Influence and legacy
Graham has been sometimes termed the "Picasso of Dance," in that her importance and influence to modern dance can be considered equivalent to what Pablo Picasso was to modern visual arts.[1][2] Her impact has been also compared with the influence Stravinsky had on music, or Frank Lloyd Wright had on architecture.[3]
To celebrate what would have been her 117th birthday on May 11, 2011, Google's logo for one day was turned into one dedicated to Graham's life and legacy.[10]
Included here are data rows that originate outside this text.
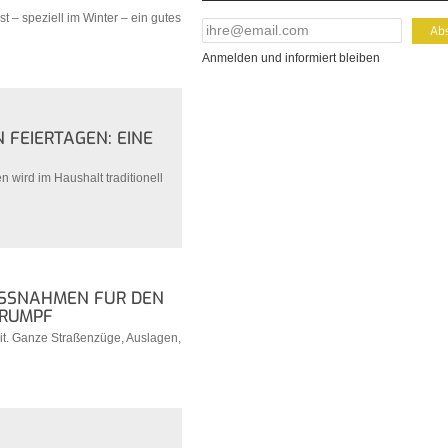
t – speziell im Winter – ein gutes
E-Mail Addresse
*
Anmelden und informiert bleiben
 FEIERTAGEN: EINE
 wird im Haushalt traditionell
SSNAHMEN FÜR DEN W
RUMPF
eit. Ganze Straßenzüge, Auslagen,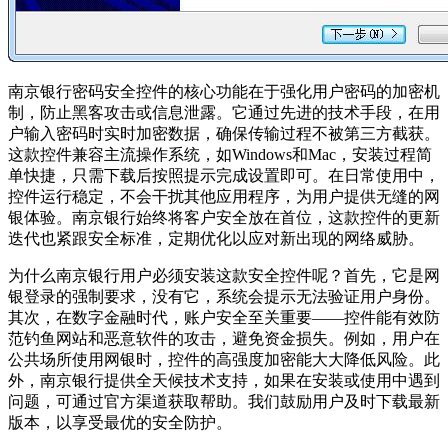
南京银行密码安全控件的核心功能在于强化用户密码的加密机
制，防止黑客攻击或信息泄露。它通过先进的技术手段，在用
户输入密码时实时加密数据，确保传输过程不被第三方截获。
这款控件兼容主流操作系统，如Windows和Mac，安装过程简
单快捷，只需下载后按照提示完成设置即可。在日常使用中，
控件运行稳定，不会干扰其他应用程序，为用户提供无缝的网
银体验。南京银行始终将客户安全放在首位，这款控件的更新
迭代也紧跟安全标准，定期优化以应对新出现的网络威胁。
为什么南京银行用户必须安装这款安全控件呢？首先，它是网
银登录的强制要求，没有它，系统会提示无法验证用户身份。
其次，在数字金融时代，账户安全至关重要——控件能有效防
范钓鱼网站和恶意软件的攻击，避免资金损失。例如，用户在
公共场所使用网银时，控件的高强度加密能大大降低风险。此
外，南京银行提供全天候技术支持，如果在安装或使用中遇到
问题，可通过官方渠道获取帮助。我们鼓励用户及时下载最新
版本，以享受最优的安全防护。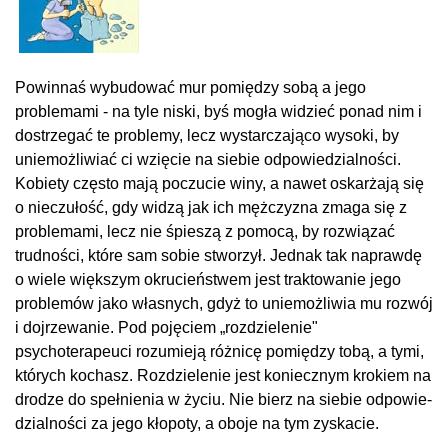
Powinnaś wybudować mur pomiędzy sobą a jego
problemami - na tyle niski, byś mogła widzieć ponad nim i
dostrzegać te problemy, lecz wystarczająco wysoki, by
uniemożliwiać ci wzięcie na siebie odpowiedzialności.
Kobiety często mają poczucie winy, a nawet oskarżają się
o nieczułość, gdy widzą jak ich mężczyzna zmaga się z
problemami, lecz nie śpieszą z pomocą, by rozwiązać
trudności, które sam sobie stworzył. Jednak tak naprawdę
o wiele większym okrucieństwem jest traktowanie jego
problemów jako własnych, gdyż to uniemoż­liwia mu rozwój
i dojrzewanie. Pod pojęciem „rozdzielenie"
psychoterapeuci rozumieją różnicę pomiędzy tobą, a tymi,
których kochasz. Rozdzielenie jest koniecznym krokiem na
drodze do spełnienia w życiu. Nie bierz na siebie odpowie­
dzialności za jego kłopoty, a oboje na tym zyskacie.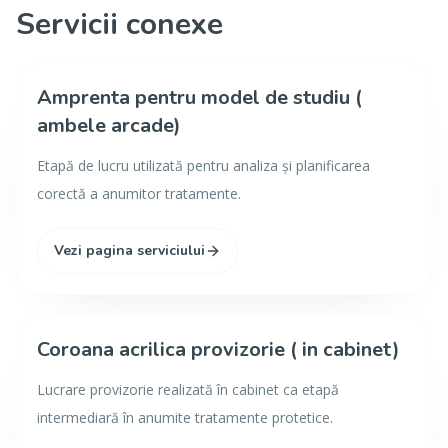
Servicii conexe
Amprenta pentru model de studiu (
ambele arcade)
Etapă de lucru utilizată pentru analiza și planificarea
corectă a anumitor tratamente.
Vezi pagina serviciului
Coroana acrilica provizorie ( in cabinet)
Lucrare provizorie realizată în cabinet ca etapă
intermediară în anumite tratamente protetice.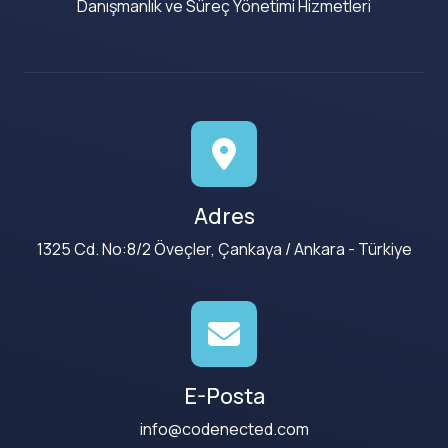
Danışmanlık ve Süreç Yönetimi Hizmetleri
Adres
1325 Cd. No:8/2 Öveçler, Çankaya / Ankara - Türkiye
E-Posta
info@codenected.com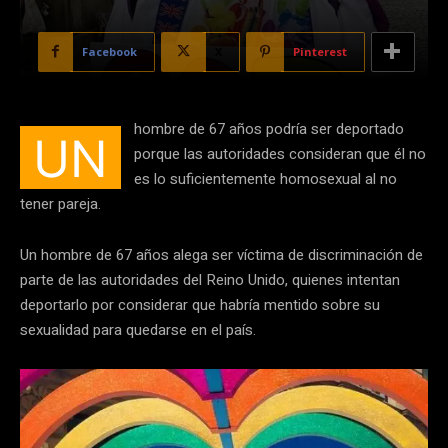
Facebook
X
Pinterest
hombre de 67 años podría ser deportado
UN
porque las autoridades consideran que él no
es lo suficientemente homosexual al no
tener pareja.
Un hombre de 67 años alega ser víctima de discriminación de
parte de las autoridades del Reino Unido, quienes intentan
deportarlo por considerar que habría mentido sobre su
sexualidad para quedarse en el país.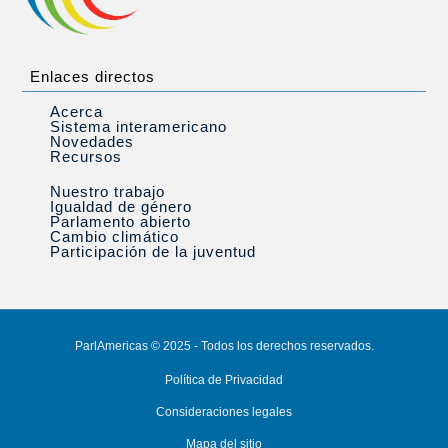
Enlaces directos
Acerca
Sistema interamericano
Novedades
Recursos
Nuestro trabajo
Igualdad de género
Parlamento abierto
Cambio climático
Participación de la juventud
ParlAmericas © 2025 - Todos los derechos reservados.
Política de Privacidad
Consideraciones legales
Mapa del sitio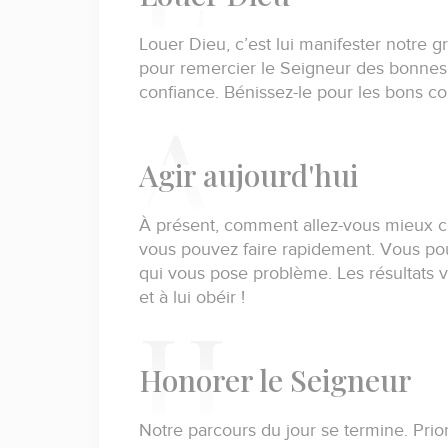
Louer Dieu, c’est lui manifester notre g
pour remercier le Seigneur des bonnes p
confiance.
Bénissez-le pour les bons co
A
gir aujourd'hui
À présent, comment allez-vous mieux c
vous pouvez faire rapidement.
Vous pou
qui vous pose problème.
Les résultats 
et à lui obéir !
H
onorer le Seigneur
Notre parcours du jour se termine.
Prio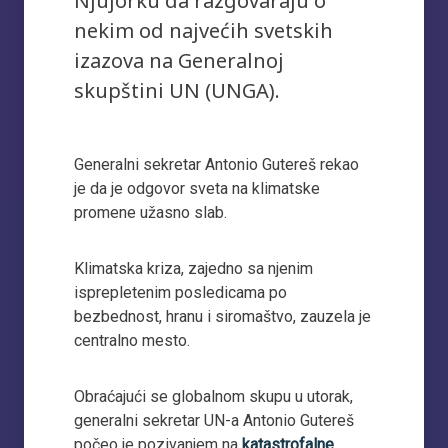
Njujorku da razgovaraju o
nekim od najvećih svetskih
izazova na Generalnoj
skupštini UN (UNGA).
Generalni sekretar Antonio Gutereš rekao
je da je odgovor sveta na klimatske
promene užasno slab.
Klimatska kriza, zajedno sa njenim
isprepletenim posledicama po
bezbednost, hranu i siromaštvo, zauzela je
centralno mesto.
Obraćajući se globalnom skupu u utorak,
generalni sekretar UN-a Antonio Gutereš
počeo je pozivanjem na
katastrofalne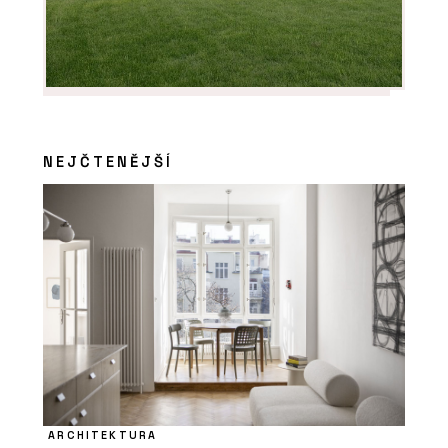
NEJČTENĚJŠÍ
ARCHITEKTURA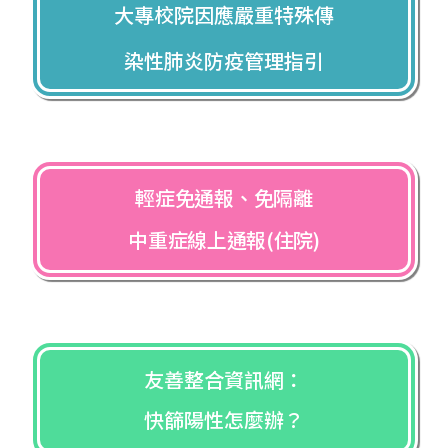
大專校院因應嚴重特殊傳
染性肺炎防疫管理指引
輕症免通報、免隔離
中重症線上通報(住院)
友善整合資訊網：
快篩陽性怎麼辦？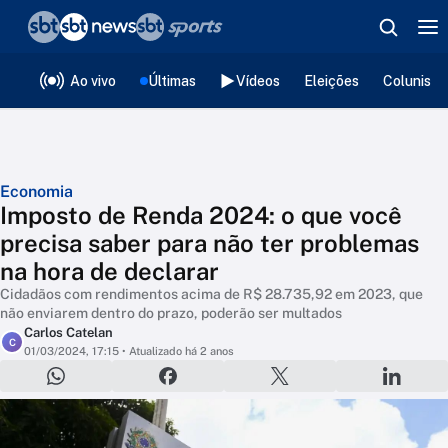
❮
voltar
Editorias
Ao vivo
Últimas
Vídeos
Eleições
Colunista
Economia
Imposto de Renda 2024: o que você
precisa saber para não ter problemas
na hora de declarar
Cidadãos com rendimentos acima de R$ 28.735,92 em 2023, que
não enviarem dentro do prazo, poderão ser multados
Carlos Catelan
C
01/03/2024, 17:15
• Atualizado há 2 anos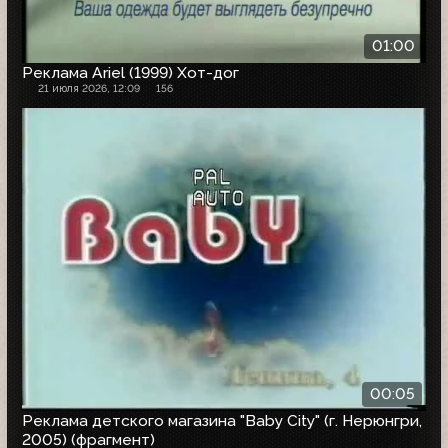
01:00
Реклама Ariel (1999) Хот-дог
21 июля 2026, 12:09
156
00:05
Реклама детского магазина "Baby City" (г. Нерюнгри,
2005) (фрагмент)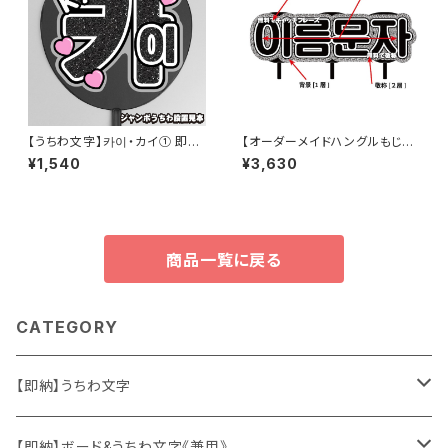
【うちわ文字】카이・カイ① 即納
【オーダーメイドハングルもじ】３
【EXO】
連結 韓国語ハングル【プリントう
¥1,540
¥3,630
ちわ文字】
商品一覧に戻る
CATEGORY
【即納】うちわ文字
ソロ・歌手&タレント
【即納】ボード&うちわ文字《兼用》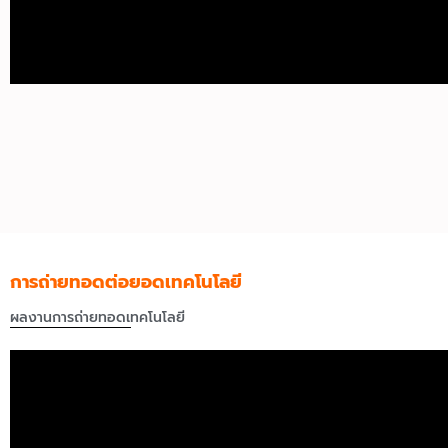
การถ่ายทอดต่อยอดเทคโนโลยี
ผลงานการถ่ายทอดเทคโนโลยี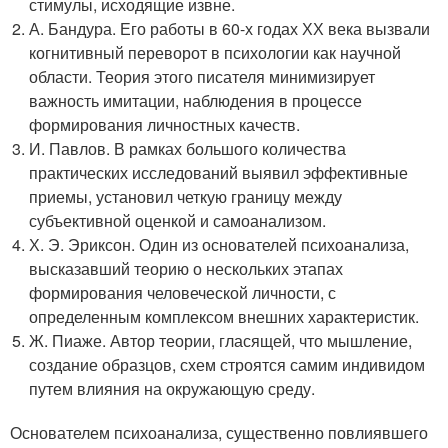
стимулы, исходящие извне.
А. Бандура. Его работы в 60-х годах ХХ века вызвали
когнитивный переворот в психологии как научной
области. Теория этого писателя минимизирует
важность имитации, наблюдения в процессе
формирования личностных качеств.
И. Павлов. В рамках большого количества
практических исследований выявил эффективные
приемы, установил четкую границу между
субъективной оценкой и самоанализом.
Х. Э. Эриксон. Один из основателей психоанализа,
высказавший теорию о нескольких этапах
формирования человеческой личности, с
определенным комплексом внешних характеристик.
Ж. Пиаже. Автор теории, гласящей, что мышление,
создание образцов, схем строятся самим индивидом
путем влияния на окружающую среду.
Основателем психоанализа, существенно повлиявшего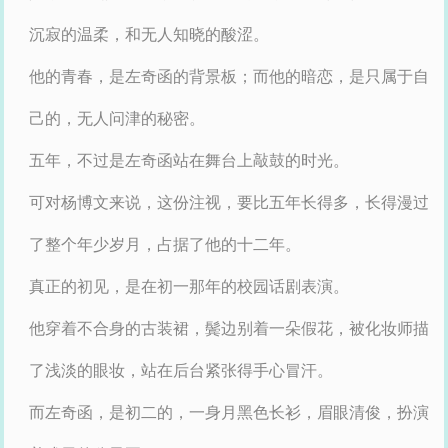
沉寂的温柔，和无人知晓的酸涩。
他的青春，是左奇函的背景板；而他的暗恋，是只属于自
己的，无人问津的秘密。
五年，不过是左奇函站在舞台上敲鼓的时光。
可对杨博文来说，这份注视，要比五年长得多，长得漫过
了整个年少岁月，占据了他的十二年。
真正的初见，是在初一那年的校园话剧表演。
他穿着不合身的古装裙，鬓边别着一朵假花，被化妆师描
了浅淡的眼妆，站在后台紧张得手心冒汗。
而左奇函，是初二的，一身月黑色长衫，眉眼清俊，扮演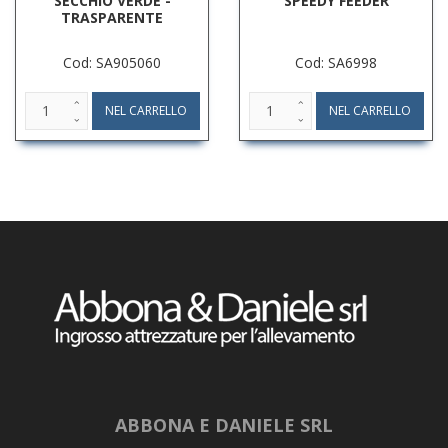
SECCHIO VERDE -
SPEEDY FEEDER
TRASPARENTE
Cod: SA905060
Cod: SA6998
ABBONA E DANIELE SRL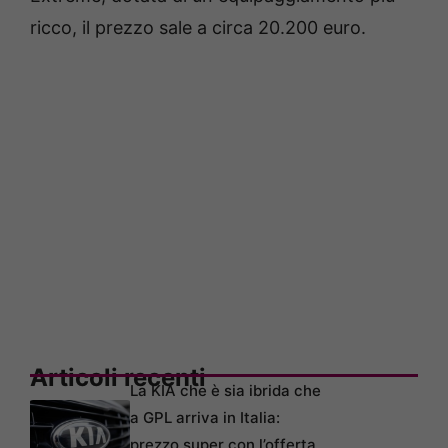
ricco, il prezzo sale a circa 20.200 euro.
Articoli recenti
La KIA che è sia ibrida che
a GPL arriva in Italia:
prezzo super con l’offerta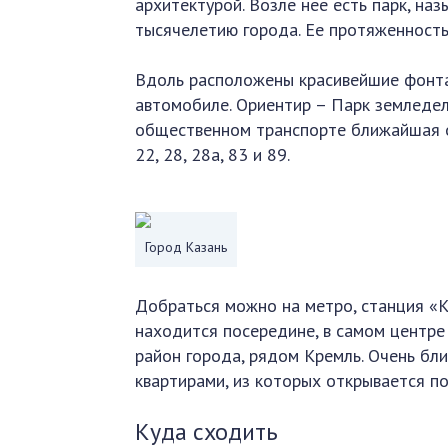
архитектурой. Возле нее есть парк, на
тысячелетию города. Ее протяженность
Вдоль расположены красивейшие фонта
автомобиле. Ориентир – Парк земледе
общественном транспорте ближайшая о
22, 28, 28а, 83 и 89.
Город Казань
Добраться можно на метро, станция «
находится посередине, в самом центре 
район города, рядом Кремль. Очень бл
квартирами, из которых открывается п
Куда сходить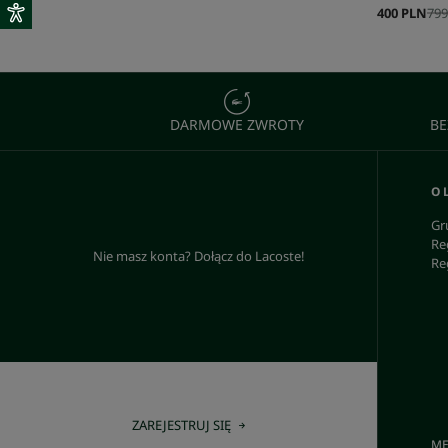
400 PLN
799
DARMOWE ZWROTY
BE
O 
Gr
Re
Nie masz konta? Dołącz do Lacoste!
Re
ZAREJESTRUJ SIĘ
ME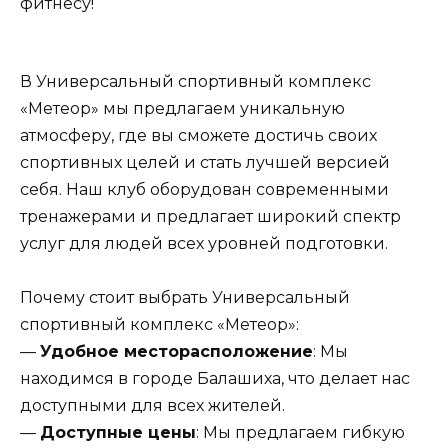
фитнесу!
В Универсальный спортивный комплекс
«Метеор» мы предлагаем уникальную
атмосферу, где вы сможете достичь своих
спортивных целей и стать лучшей версией
себя. Наш клуб оборудован современными
тренажерами и предлагает широкий спектр
услуг для людей всех уровней подготовки.
Почему стоит выбрать Универсальный
спортивный комплекс «Метеор»:
—
Удобное месторасположение
: Мы
находимся в городе Балашиха, что делает нас
доступными для всех жителей.
—
Доступные цены
: Мы предлагаем гибкую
Martha Graham has been said to be the one that brought dance into the 20th century. Due to the work of her assistants, Ron Protas and Linda Hodes, much of Graham’s work and technique have been preserved. They taped interviews of Graham describing her entire technique, and videos of her performances.[11] As Glen Tetley told Agnes de Mille, “The wonderful thing about Martha in her good days was her generosity. So many people stole Martha’s unique personal vocabulary, consciously or unconsciously, and performed it in concerts. I have never once heard Martha say, 'So-and-so has used my choreography.'"[12] An entire movement was created by her that revolutionized the dance world and created what is known today as modern dance. Now, dancers all over the world study and perform modern dance. Choreographers and professional dancers look to her for inspiration.[13]
According to Agnes de Mille:
Martha Graham Dance Company
The Martha Graham Dance Company is the oldest dance company in America,[15] founded in 1926. It has helped develop many famous dancers and choreographers of the 20th and 21st centuries including Erick Hawkins, Anna Sokolow, Merce Cunningham and Paul Taylor. It continues to perform, including at the Saratoga Performing Arts Center in June 2008, a program consisting of: Ruth St. Denis' The Incense; Graham's reconstruction of Ted Shawn's Serenata Morisca; Graham's Lamentation; Yuriko's reconstruction of Graham's Panorama, performed by dancers from Skid more College; excerpts from Yuriko's and Graham's reconstruction of the latter's Chronicle from the Julien Bryan film; Graham's Errand into the Maze and Maple Leaf Rag.[citation needed] The company also performed in 2007 at the Museum of Contemporary Art, Chicago, with a program consisting of: Appalachian Spring, Embattled Garden, Errand into the Maze, and American Original.[16][17]
Early dancers
"Graham's original girls were superb – Bessie Schonberg, Evelyn Sabin, Martha Hill, Gertrude Shurr, Anna Sokolow, Nelle Fisher, Dorothy Bird, Bonnie Bird, Sophie Maslow, May O'Donnell, Jane Dudley, Anita Alvarez, Pearl Lang, and Marjorie G. Mazia – as were the second group – Yuriko, Ethel Butler, Ethel Winter, Jean Erdman, Patricia Birch, Nina Fonaroff, Matt Turney, Mary Hinkson. And the group of men – Erick Hawkins, and after him Merce Cunningham, David Campbell, John Butler, Robert Cohan, Stuart Hodes, Glen Tetley, Bertram Ross, Paul Taylor, Mark Ryder, William Carter."[18]
Accolades
In 1957 Graham was elected a Fellow of the American Academy of Arts and Sciences.[19] She was awarded the Presidential Medal of Freedom in 1976 by President Gerald Ford(the First Lady Betty Ford had danced with Graham in her youth). Ford declared her "a national treasure".[citation needed]
Graham was inducted into the National Museum of Dance's Mr. & Mrs. Cornelius Vanderbilt Whitney Hall of Fame in 1987.[citation needed]
In 1998 Graham was named "Dancer of the Century" by Time magazine,[20] and one of the female "Icons of the Century" by People Magazine.[citation needed] The New York Timescalled her a "brilliant, young dancer".[citation needed]
Choreography
This excerpt from John Martin’s reviews in the New York Times provides insight on Graham’s choreographic style. “Frequently the vividness and intensity of her purpose are so potent that on the rise of the curtain they strike like a blow, and in that moment one must decide whether he is for or against her. She boils down her moods and movements until they are devoid of all extraneous substances and are concentrated to the highest degree.”[21]